— Begin Source text —

Integrating reCAPTCHA with Django


This is how I added reCAPTCHA captchas to TrenchMice, a Django-powered website.

Background

We didn’t initially build captchas into TrenchMice, because we simply didn’t think they would be necessary.

By September 2006, the site started receiving spam comments.  They were the usual gibberish you see in blog spam: Lots of links, garbage words, and bogus e-mail addresses.  (Whenever I see this stuff, I shake my head and wonder why script kidz waste their time generating it.  Then I remember it’s because, out of the gazillions of spam messages, some recipients click on the links, making spam financially rewarding.  And then I get slightly depressed about the average Internet user.  But, I digress…)

So we broke down and added a captcha system using PIL and our own algorithms.  Our images were simple, as modern captchas go:

TrenchMice captcha example

But they got the job done, with an acceptable load on our servers.

We decided to upgrade the captcha technology for two reasons.

— End Source text —

Challenge >>
Transcribe the reCAPTCHA write-up above word for word, from its title through its final sentence.

— Begin Supplied data —

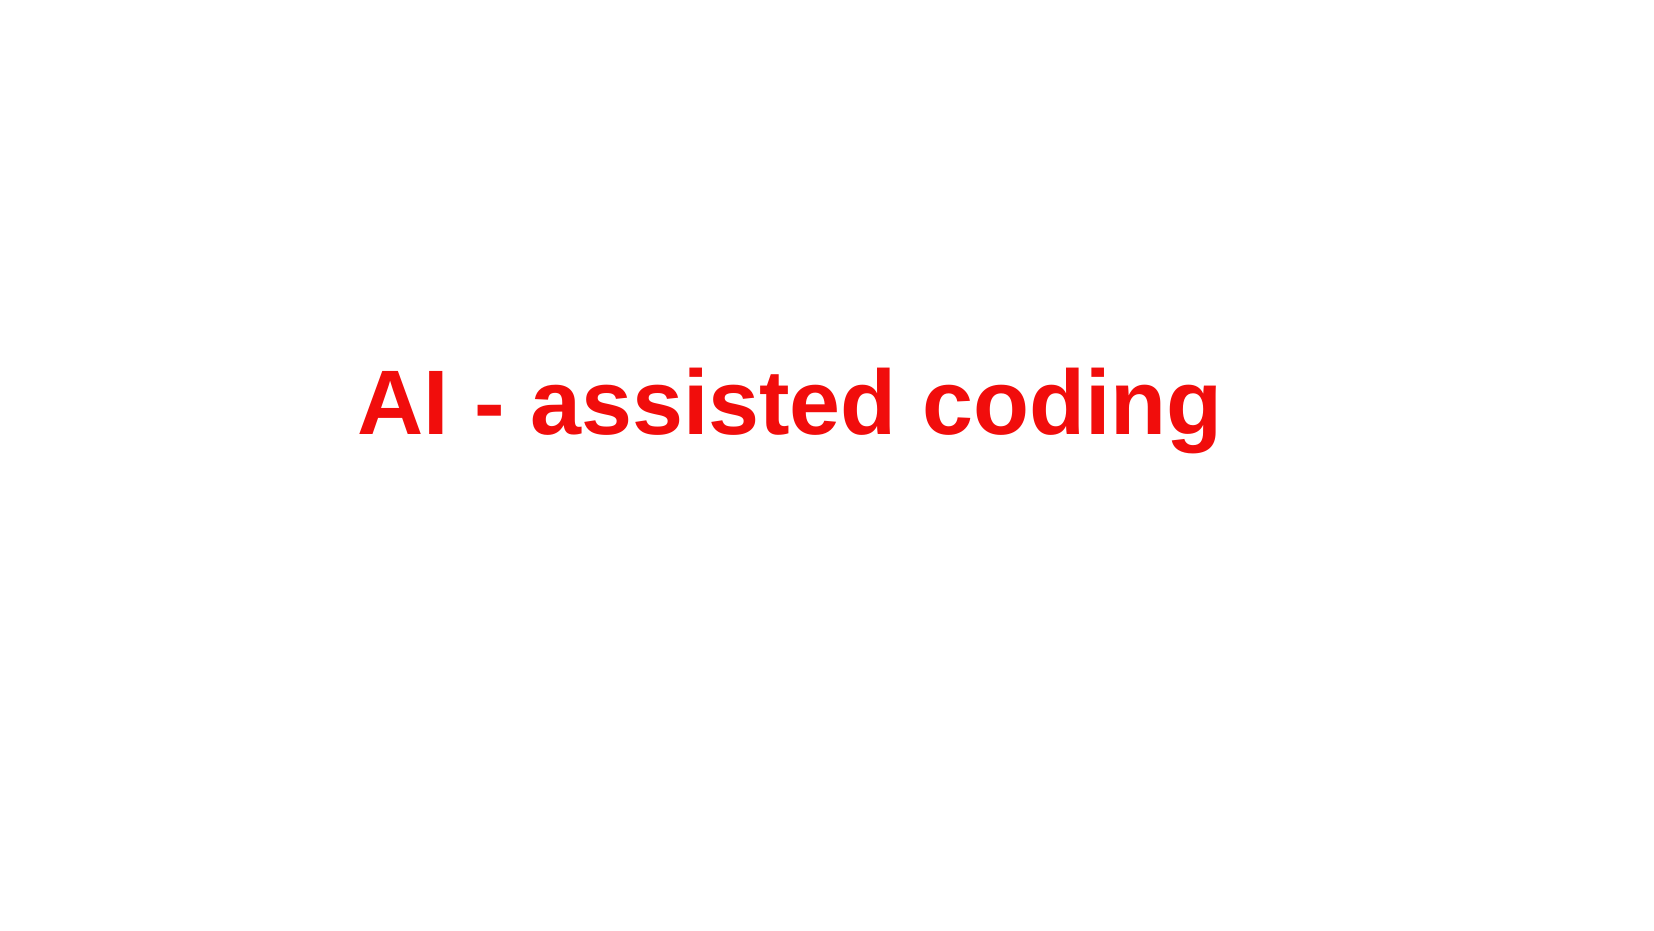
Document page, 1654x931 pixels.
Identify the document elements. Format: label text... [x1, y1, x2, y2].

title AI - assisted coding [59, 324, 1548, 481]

— End Supplied data —

Answer to this exercise >>
Integrating reCAPTCHA with Django


This is how I added reCAPTCHA captchas to TrenchMice, a Django-powered website.

Background

We didn’t initially build captchas into TrenchMice, because we simply didn’t think they would be necessary.

By September 2006, the site started receiving spam comments.  They were the usual gibberish you see in blog spam: Lots of links, garbage words, and bogus e-mail addresses.  (Whenever I see this stuff, I shake my head and wonder why script kidz waste their time generating it.  Then I remember it’s because, out of the gazillions of spam messages, some recipients click on the links, making spam financially rewarding.  And then I get slightly depressed about the average Internet user.  But, I digress…)

So we broke down and added a captcha system using PIL and our own algorithms.  Our images were simple, as modern captchas go:

TrenchMice captcha example

But they got the job done, with an acceptable load on our servers.

We decided to upgrade the captcha technology for two reasons.